Task:
Reproduce the lines below word for word, keeping every character, symbol, and line break unchanged.

Text extracted from each page:
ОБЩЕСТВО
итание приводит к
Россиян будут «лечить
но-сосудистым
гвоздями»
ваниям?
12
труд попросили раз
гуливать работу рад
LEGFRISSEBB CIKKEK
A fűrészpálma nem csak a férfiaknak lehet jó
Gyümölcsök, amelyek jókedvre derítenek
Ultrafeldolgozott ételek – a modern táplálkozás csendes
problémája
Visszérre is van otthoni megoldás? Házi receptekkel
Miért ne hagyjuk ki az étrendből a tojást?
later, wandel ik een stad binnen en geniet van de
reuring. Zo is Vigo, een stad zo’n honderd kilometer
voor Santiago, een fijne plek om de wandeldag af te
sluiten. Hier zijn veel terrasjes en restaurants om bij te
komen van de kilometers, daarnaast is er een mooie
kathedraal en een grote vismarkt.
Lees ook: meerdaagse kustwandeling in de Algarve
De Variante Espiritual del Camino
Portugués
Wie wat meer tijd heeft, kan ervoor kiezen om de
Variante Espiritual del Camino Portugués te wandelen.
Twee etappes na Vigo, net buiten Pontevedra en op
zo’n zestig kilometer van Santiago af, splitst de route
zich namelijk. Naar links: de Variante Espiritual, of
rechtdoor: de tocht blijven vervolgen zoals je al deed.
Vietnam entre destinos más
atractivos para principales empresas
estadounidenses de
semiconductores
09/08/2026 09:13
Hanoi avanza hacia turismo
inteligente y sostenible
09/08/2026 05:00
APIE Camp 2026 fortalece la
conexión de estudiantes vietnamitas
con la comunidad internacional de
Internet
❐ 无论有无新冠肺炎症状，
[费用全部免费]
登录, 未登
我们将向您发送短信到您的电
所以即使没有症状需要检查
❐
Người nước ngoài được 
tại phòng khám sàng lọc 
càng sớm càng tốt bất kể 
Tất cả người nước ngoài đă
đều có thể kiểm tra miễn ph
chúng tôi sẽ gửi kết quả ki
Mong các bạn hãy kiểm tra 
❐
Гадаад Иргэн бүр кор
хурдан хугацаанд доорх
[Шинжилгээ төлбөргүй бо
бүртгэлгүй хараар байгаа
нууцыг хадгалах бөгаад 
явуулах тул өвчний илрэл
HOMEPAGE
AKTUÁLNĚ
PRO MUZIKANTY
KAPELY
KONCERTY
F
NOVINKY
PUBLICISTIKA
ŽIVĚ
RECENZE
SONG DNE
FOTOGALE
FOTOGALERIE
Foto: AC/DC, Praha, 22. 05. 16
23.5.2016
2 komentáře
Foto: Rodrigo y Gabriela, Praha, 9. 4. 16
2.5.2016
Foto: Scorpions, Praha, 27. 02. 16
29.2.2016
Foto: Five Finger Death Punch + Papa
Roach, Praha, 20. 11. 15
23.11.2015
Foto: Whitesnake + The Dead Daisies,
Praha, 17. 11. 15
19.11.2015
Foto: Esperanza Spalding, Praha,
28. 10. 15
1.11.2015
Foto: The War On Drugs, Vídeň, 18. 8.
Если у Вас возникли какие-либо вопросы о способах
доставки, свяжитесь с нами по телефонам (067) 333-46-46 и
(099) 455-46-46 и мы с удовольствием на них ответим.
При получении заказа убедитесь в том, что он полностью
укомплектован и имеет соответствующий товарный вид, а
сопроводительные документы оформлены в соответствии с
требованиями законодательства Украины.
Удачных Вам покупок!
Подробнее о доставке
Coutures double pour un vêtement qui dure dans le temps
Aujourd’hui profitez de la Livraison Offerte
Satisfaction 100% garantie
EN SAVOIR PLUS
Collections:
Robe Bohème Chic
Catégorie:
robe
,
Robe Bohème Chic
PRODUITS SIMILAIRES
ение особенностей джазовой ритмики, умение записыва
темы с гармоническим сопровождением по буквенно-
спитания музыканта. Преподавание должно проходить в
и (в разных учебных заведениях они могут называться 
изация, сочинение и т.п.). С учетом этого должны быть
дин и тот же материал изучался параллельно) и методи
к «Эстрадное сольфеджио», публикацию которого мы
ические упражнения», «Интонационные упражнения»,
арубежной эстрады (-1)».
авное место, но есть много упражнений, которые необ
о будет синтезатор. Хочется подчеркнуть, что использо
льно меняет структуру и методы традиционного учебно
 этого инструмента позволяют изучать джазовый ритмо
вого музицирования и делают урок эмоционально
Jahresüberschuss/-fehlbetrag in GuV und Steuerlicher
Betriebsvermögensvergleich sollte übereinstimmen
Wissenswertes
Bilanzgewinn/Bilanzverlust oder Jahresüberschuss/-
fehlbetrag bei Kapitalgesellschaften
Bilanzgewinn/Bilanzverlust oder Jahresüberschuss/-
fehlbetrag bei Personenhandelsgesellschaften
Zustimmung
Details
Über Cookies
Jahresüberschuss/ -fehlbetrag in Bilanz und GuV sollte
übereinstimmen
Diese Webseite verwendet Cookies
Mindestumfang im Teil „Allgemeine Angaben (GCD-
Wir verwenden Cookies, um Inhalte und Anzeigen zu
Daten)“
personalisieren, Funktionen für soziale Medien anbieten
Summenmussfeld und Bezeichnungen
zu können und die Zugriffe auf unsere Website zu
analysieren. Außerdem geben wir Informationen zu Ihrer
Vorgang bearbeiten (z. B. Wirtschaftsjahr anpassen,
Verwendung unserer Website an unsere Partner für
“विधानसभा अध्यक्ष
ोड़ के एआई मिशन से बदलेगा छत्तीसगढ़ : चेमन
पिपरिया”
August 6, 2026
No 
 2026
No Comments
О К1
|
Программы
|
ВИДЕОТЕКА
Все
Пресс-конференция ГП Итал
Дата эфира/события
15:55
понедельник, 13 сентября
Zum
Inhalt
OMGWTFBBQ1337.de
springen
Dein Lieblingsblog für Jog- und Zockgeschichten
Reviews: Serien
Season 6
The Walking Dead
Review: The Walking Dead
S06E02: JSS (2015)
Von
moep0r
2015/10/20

Output of the task:
ОБЩЕСТВО
итание приводит к
Россиян будут «лечить
но-сосудистым
гвоздями»
ваниям?
12
труд попросили раз
гуливать работу рад
LEGFRISSEBB CIKKEK
A fűrészpálma nem csak a férfiaknak lehet jó
Gyümölcsök, amelyek jókedvre derítenek
Ultrafeldolgozott ételek – a modern táplálkozás csendes
problémája
Visszérre is van otthoni megoldás? Házi receptekkel
Miért ne hagyjuk ki az étrendből a tojást?
later, wandel ik een stad binnen en geniet van de
reuring. Zo is Vigo, een stad zo’n honderd kilometer
voor Santiago, een fijne plek om de wandeldag af te
sluiten. Hier zijn veel terrasjes en restaurants om bij te
komen van de kilometers, daarnaast is er een mooie
kathedraal en een grote vismarkt.
Lees ook: meerdaagse kustwandeling in de Algarve
De Variante Espiritual del Camino
Portugués
Wie wat meer tijd heeft, kan ervoor kiezen om de
Variante Espiritual del Camino Portugués te wandelen.
Twee etappes na Vigo, net buiten Pontevedra en op
zo’n zestig kilometer van Santiago af, splitst de route
zich namelijk. Naar links: de Variante Espiritual, of
rechtdoor: de tocht blijven vervolgen zoals je al deed.
Vietnam entre destinos más
atractivos para principales empresas
estadounidenses de
semiconductores
09/08/2026 09:13
Hanoi avanza hacia turismo
inteligente y sostenible
09/08/2026 05:00
APIE Camp 2026 fortalece la
conexión de estudiantes vietnamitas
con la comunidad internacional de
Internet
❐ 无论有无新冠肺炎症状，
[费用全部免费]
登录, 未登
我们将向您发送短信到您的电
所以即使没有症状需要检查
❐
Người nước ngoài được 
tại phòng khám sàng lọc 
càng sớm càng tốt bất kể 
Tất cả người nước ngoài đă
đều có thể kiểm tra miễn ph
chúng tôi sẽ gửi kết quả ki
Mong các bạn hãy kiểm tra 
❐
Гадаад Иргэн бүр кор
хурдан хугацаанд доорх
[Шинжилгээ төлбөргүй бо
бүртгэлгүй хараар байгаа
нууцыг хадгалах бөгаад 
явуулах тул өвчний илрэл
HOMEPAGE
AKTUÁLNĚ
PRO MUZIKANTY
KAPELY
KONCERTY
F
NOVINKY
PUBLICISTIKA
ŽIVĚ
RECENZE
SONG DNE
FOTOGALE
FOTOGALERIE
Foto: AC/DC, Praha, 22. 05. 16
23.5.2016
2 komentáře
Foto: Rodrigo y Gabriela, Praha, 9. 4. 16
2.5.2016
Foto: Scorpions, Praha, 27. 02. 16
29.2.2016
Foto: Five Finger Death Punch + Papa
Roach, Praha, 20. 11. 15
23.11.2015
Foto: Whitesnake + The Dead Daisies,
Praha, 17. 11. 15
19.11.2015
Foto: Esperanza Spalding, Praha,
28. 10. 15
1.11.2015
Foto: The War On Drugs, Vídeň, 18. 8.
Если у Вас возникли какие-либо вопросы о способах
доставки, свяжитесь с нами по телефонам (067) 333-46-46 и
(099) 455-46-46 и мы с удовольствием на них ответим.
При получении заказа убедитесь в том, что он полностью
укомплектован и имеет соответствующий товарный вид, а
сопроводительные документы оформлены в соответствии с
требованиями законодательства Украины.
Удачных Вам покупок!
Подробнее о доставке
Coutures double pour un vêtement qui dure dans le temps
Aujourd’hui profitez de la Livraison Offerte
Satisfaction 100% garantie
EN SAVOIR PLUS
Collections:
Robe Bohème Chic
Catégorie:
robe
,
Robe Bohème Chic
PRODUITS SIMILAIRES
ение особенностей джазовой ритмики, умение записыва
темы с гармоническим сопровождением по буквенно-
спитания музыканта. Преподавание должно проходить в
и (в разных учебных заведениях они могут называться 
изация, сочинение и т.п.). С учетом этого должны быть
дин и тот же материал изучался параллельно) и методи
к «Эстрадное сольфеджио», публикацию которого мы
ические упражнения», «Интонационные упражнения»,
арубежной эстрады (-1)».
авное место, но есть много упражнений, которые необ
о будет синтезатор. Хочется подчеркнуть, что использо
льно меняет структуру и методы традиционного учебно
 этого инструмента позволяют изучать джазовый ритмо
вого музицирования и делают урок эмоционально
Jahresüberschuss/-fehlbetrag in GuV und Steuerlicher
Betriebsvermögensvergleich sollte übereinstimmen
Wissenswertes
Bilanzgewinn/Bilanzverlust oder Jahresüberschuss/-
fehlbetrag bei Kapitalgesellschaften
Bilanzgewinn/Bilanzverlust oder Jahresüberschuss/-
fehlbetrag bei Personenhandelsgesellschaften
Zustimmung
Details
Über Cookies
Jahresüberschuss/ -fehlbetrag in Bilanz und GuV sollte
übereinstimmen
Diese Webseite verwendet Cookies
Mindestumfang im Teil „Allgemeine Angaben (GCD-
Wir verwenden Cookies, um Inhalte und Anzeigen zu
Daten)“
personalisieren, Funktionen für soziale Medien anbieten
Summenmussfeld und Bezeichnungen
zu können und die Zugriffe auf unsere Website zu
analysieren. Außerdem geben wir Informationen zu Ihrer
Vorgang bearbeiten (z. B. Wirtschaftsjahr anpassen,
Verwendung unserer Website an unsere Partner für
“विधानसभा अध्यक्ष
ोड़ के एआई मिशन से बदलेगा छत्तीसगढ़ : चेमन
पिपरिया”
August 6, 2026
No 
 2026
No Comments
О К1
|
Программы
|
ВИДЕОТЕКА
Все
Пресс-конференция ГП Итал
Дата эфира/события
15:55
понедельник, 13 сентября
Zum
Inhalt
OMGWTFBBQ1337.de
springen
Dein Lieblingsblog für Jog- und Zockgeschichten
Reviews: Serien
Season 6
The Walking Dead
Review: The Walking Dead
S06E02: JSS (2015)
Von
moep0r
2015/10/20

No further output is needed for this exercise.